Trail Camera Basicson Sep 9, 2012
Is it fair to say trail cameras have changed the way we hunt? I think so. They allow us to take an up-close look at the lives of the whitetails we hunt 24 hours a day, seven days a week. Twenty years ago, we found preferred travel corridors and feeding and bedding areas on the lands we hunted by “in-person” observation. That was an imperfect system, to say the least. It was quite common to always be one step behind the bucks we were chasing. And, as we now know through trail-camera monitoring, there probably were giant bucks out there that we never even knew existed. If we didn’t see those deer with our own eyes on our scouting missions, they weren’t out there, as far as we were concerned. And if we didn’t know they were there, we couldn’t develop an attack plan to get within bow range.
Trail cameras allow bowhunters to scout 24hrs a day, 7 days a week. Without a doubt, the knowledge gained is priceless.
Those days are gone, thankfully. With trail cameras, we can keep close track of the deer we’re hunting. We know what bucks are in the herd. We know when and where they feed. And we can figure out how they get to and from those places – all through the use of trail cameras. Sounds easy doesn’t it? Well, it’s not quite that simple. Spend a few seasons playing with these cameras, and you’ll discover a variety of pitfalls. Short battery life, motion sensors that activate the camera beyond the range of a flash or infrared, improper camera positioning, thieves – the list can go on and on. But, these are just the tip of the iceberg.
If you are new to the trail camera game, or you have a few seasons under your belt, the following tips and tactics can help you get what you want out of your trail cameras this season and for many to come.
There’s no question cost is a major factor in deciding which camera to choose, if it’s not the No. 1 factor. You should also consider one other thing about a trail camera’s cost….be prepared to lose your investment the instant you walk away from it. Thieves and vandals are determined to take it, and although there are ways to help secure your cameras, if someone wants to steal or destroy them bad enough, they’ll find a way to do so when you’re not around.
Take for example my close friend who received a mid-priced camera last Christmas from his girlfriend. He put it in the privately owned woods 400 yards behind his house on Christmas day. When he went back to check the card at 10 a.m. Dec. 26, the camera was gone! Theft and vandalism are unfortunate, but they’re reality. Do you feel comfortable losing $600? Or is $100 your ceiling? Only you can decide.
Today's trail cameras come with a host of features. Decide which ones are right for you before spending the money for those you don't really need or want.
Generally – as the saying goes – you get what you pay for when it comes to trail cameras. Cheap cameras usually are just that. Cheap. They often have less expensive components and usually have fewer functions than the higher-end models. But that doesn’t mean they won’t work for you. The trick is to figure out what you want from your cameras and then decide which ones you can afford. If all you want are daytime photos from a camera pointed at a mineral lick, just about any camera on the market is going to do the job. Things get pricey when you want a camera to shoot high-definition video, or you want infrared, night imaging with no visible light to attract potential thieves. The more advanced the camera, the more you can expect to pay.

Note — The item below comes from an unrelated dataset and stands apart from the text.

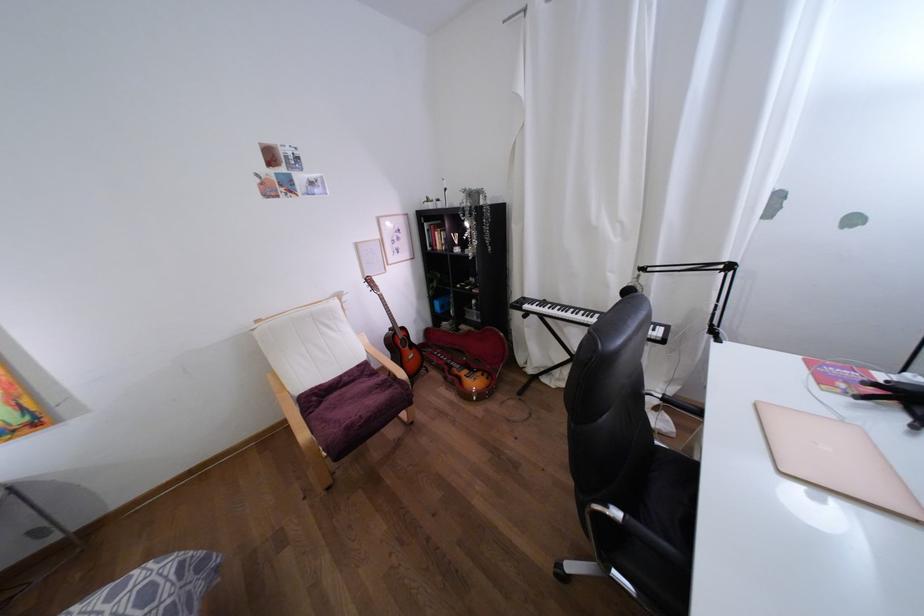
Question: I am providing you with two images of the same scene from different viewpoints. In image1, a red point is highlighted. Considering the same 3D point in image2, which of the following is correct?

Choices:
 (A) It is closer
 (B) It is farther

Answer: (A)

One of the first features most hunters weigh when choosing a trail camera is the type of “lighting” that is used for nighttime shots. And let’s be realistic. If you’re putting out a trail camera, you want it to take nighttime photos. That’s often when you get the best pictures of the biggest bucks.
Cameras that employ a flash take good, color photos. But they also tell thieves and vandals exactly where your cameras are. And some hunters believe the flash spooks deer – especially mature deer. You’ll find an equal number of hunters on both sides of that fence.
The above images are from cameras with night-time "flash" and infrared capabilities.
Cameras that employ infrared technology capture nighttime images with no color (gray scale) but technically black and white. Some emit a red light that is visible to humans, but supposedly not to deer. There are some newer models that emit no light whatsoever. These are the stealthiest of all the trail cameras. Also, daytime photos aren’t really an issue. Most infrareds and flash cameras will take full-color daytime photos.